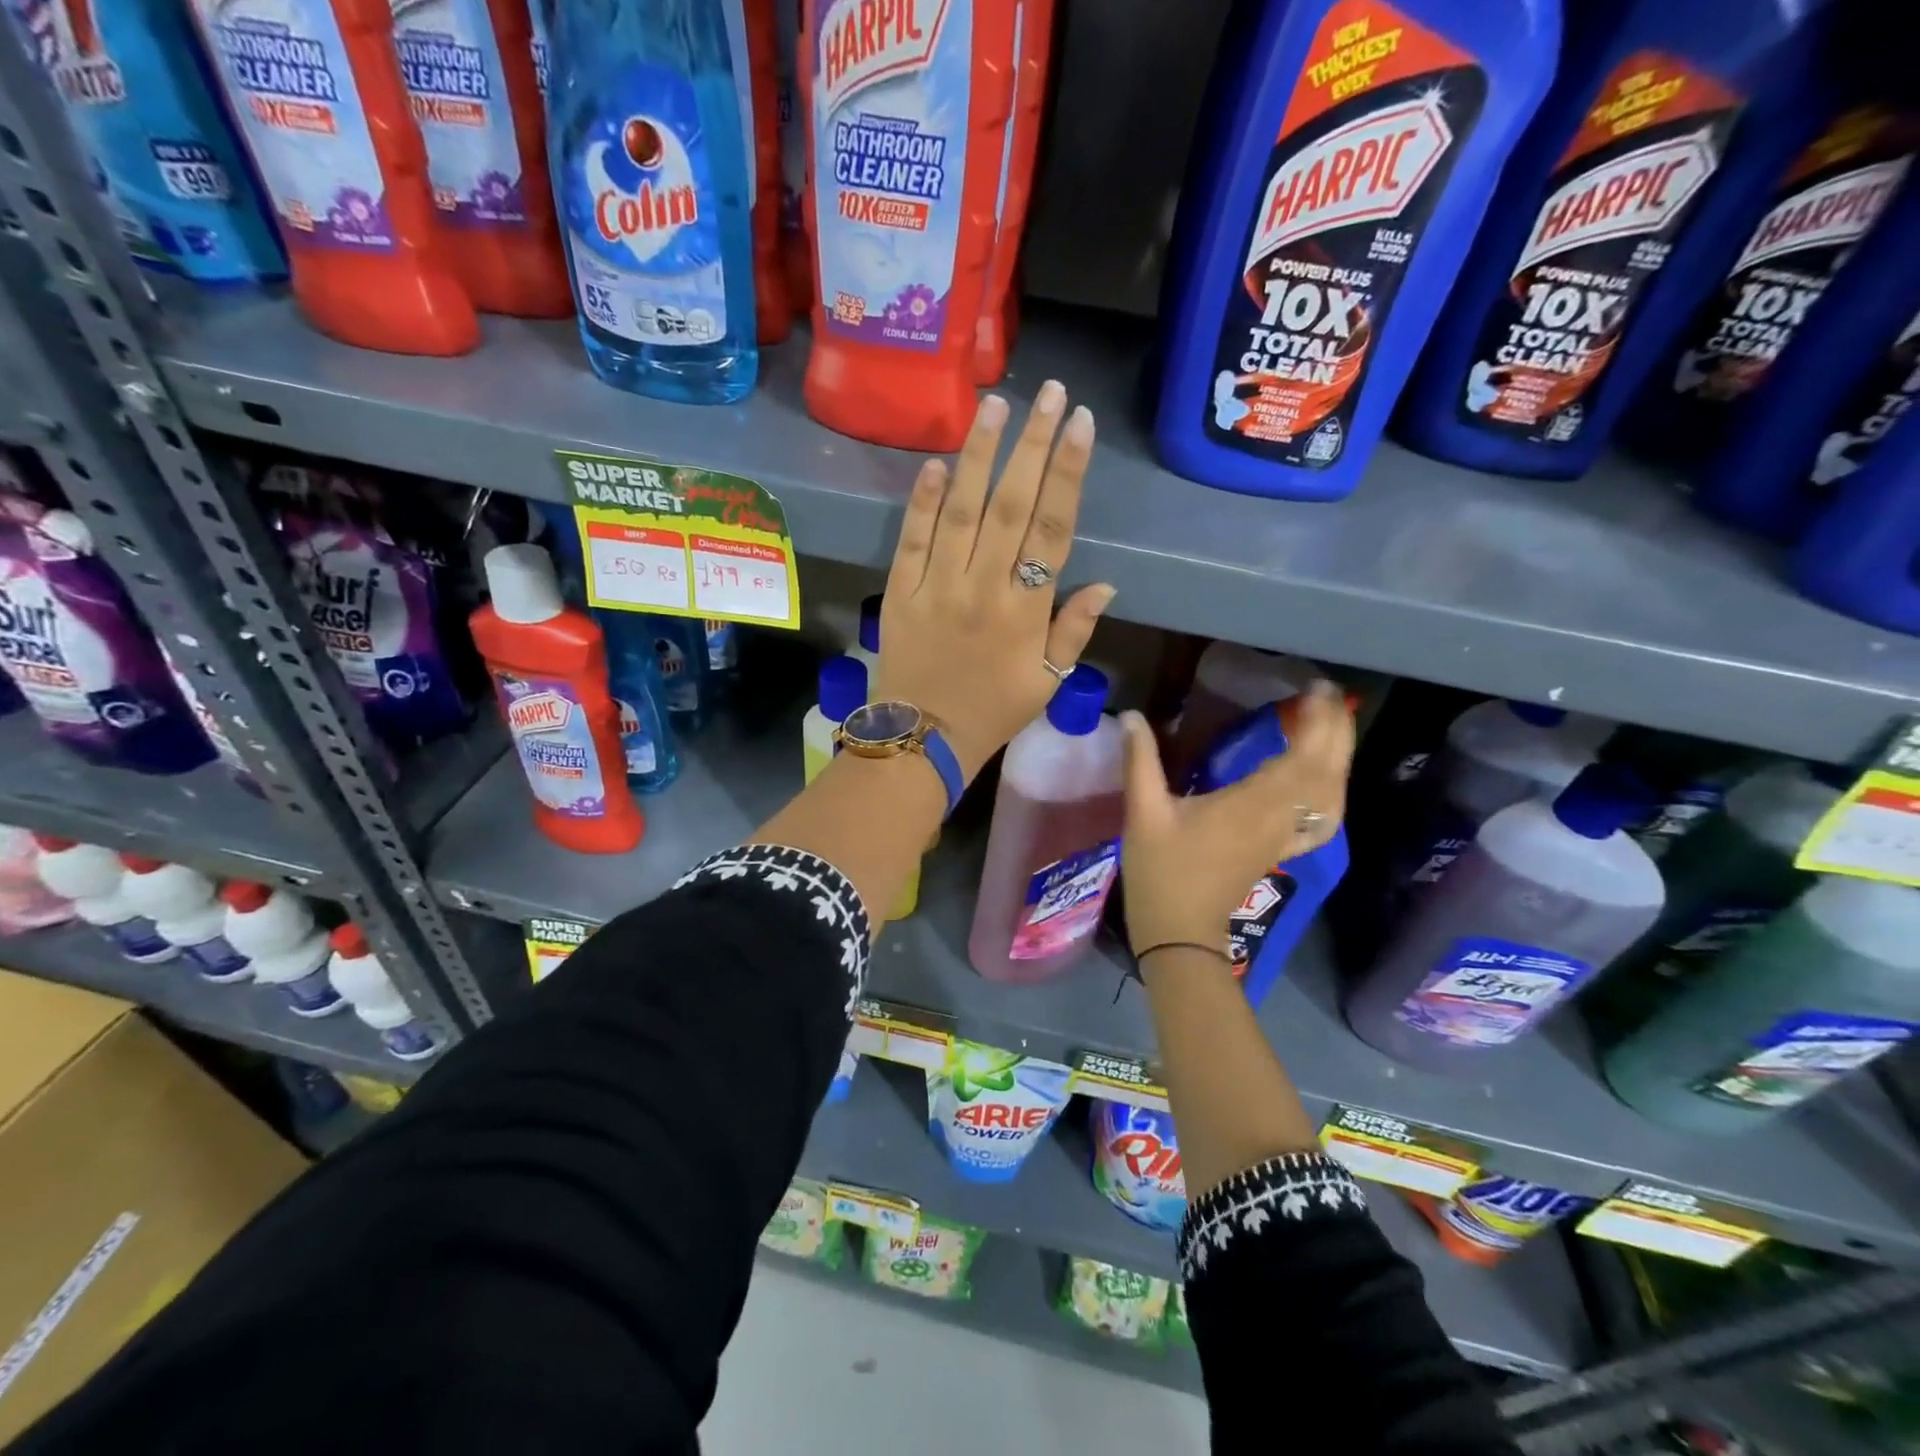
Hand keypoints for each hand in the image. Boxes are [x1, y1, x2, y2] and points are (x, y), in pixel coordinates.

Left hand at [874, 383, 1116, 778]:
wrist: (923, 738)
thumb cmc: (993, 712)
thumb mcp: (1048, 682)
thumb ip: (1075, 631)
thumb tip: (1105, 583)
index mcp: (1026, 612)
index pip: (1053, 530)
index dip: (1067, 474)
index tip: (1079, 425)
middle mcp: (984, 588)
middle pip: (1011, 506)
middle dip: (1032, 445)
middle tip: (1049, 393)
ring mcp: (938, 586)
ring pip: (961, 511)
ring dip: (979, 456)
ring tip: (995, 406)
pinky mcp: (901, 591)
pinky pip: (912, 540)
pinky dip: (921, 501)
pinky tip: (935, 462)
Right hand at [1117, 684, 1354, 954]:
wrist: (1178, 930)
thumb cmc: (1160, 870)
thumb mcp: (1143, 812)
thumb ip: (1140, 761)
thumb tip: (1130, 716)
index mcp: (1251, 804)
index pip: (1301, 757)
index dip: (1317, 722)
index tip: (1316, 689)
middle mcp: (1279, 818)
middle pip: (1326, 772)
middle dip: (1336, 731)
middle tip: (1327, 696)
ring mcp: (1284, 837)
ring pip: (1330, 795)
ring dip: (1338, 758)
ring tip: (1328, 726)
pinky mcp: (1280, 850)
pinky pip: (1320, 820)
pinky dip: (1331, 796)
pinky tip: (1326, 784)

***

### Exercise instructions
Word-for-word repeat, images excluded: return all the data.

### Result of this exercise
Hand keypoints for each hand in the image. Boxes are [x1, y1, x2, y2] and points are (x, y), in pixel coordinates.

Left hand at [874, 383, 1116, 778]:
wrist: (923, 738)
thumb cmc: (993, 712)
thumb mcp: (1048, 682)
thumb ip: (1075, 631)
thumb tip: (1105, 583)
index mcp: (1026, 612)
index pip: (1053, 530)
index dip: (1067, 474)
index tip: (1079, 425)
middle mcp: (984, 588)
middle pip: (1011, 506)
middle dip: (1032, 445)
middle tip: (1049, 393)
ring mcp: (938, 586)
ring pip: (961, 511)
ring dip: (979, 456)
ring tip: (995, 406)
pinky mcp: (901, 591)
pinky pip: (912, 540)
pinky dip: (921, 501)
pinky tip: (935, 462)
Right hand at [1117, 684, 1354, 954]:
wrist: (1178, 930)
thumb cmc: (1160, 870)
thumb mcp: (1143, 812)
thumb ip: (1140, 761)
thumb tip: (1130, 716)
index mcp: (1251, 804)
index pip: (1301, 757)
index dip: (1317, 722)
index tip: (1316, 689)
middle mcp: (1279, 818)
middle pip: (1326, 772)
middle dip: (1336, 731)
middle tip: (1327, 696)
ring mcp: (1284, 837)
ring pip: (1330, 795)
ring dip: (1338, 758)
ring tip: (1328, 726)
pinky mcp: (1280, 850)
pinky pip: (1320, 820)
pinky dip: (1331, 796)
pinky tip: (1326, 784)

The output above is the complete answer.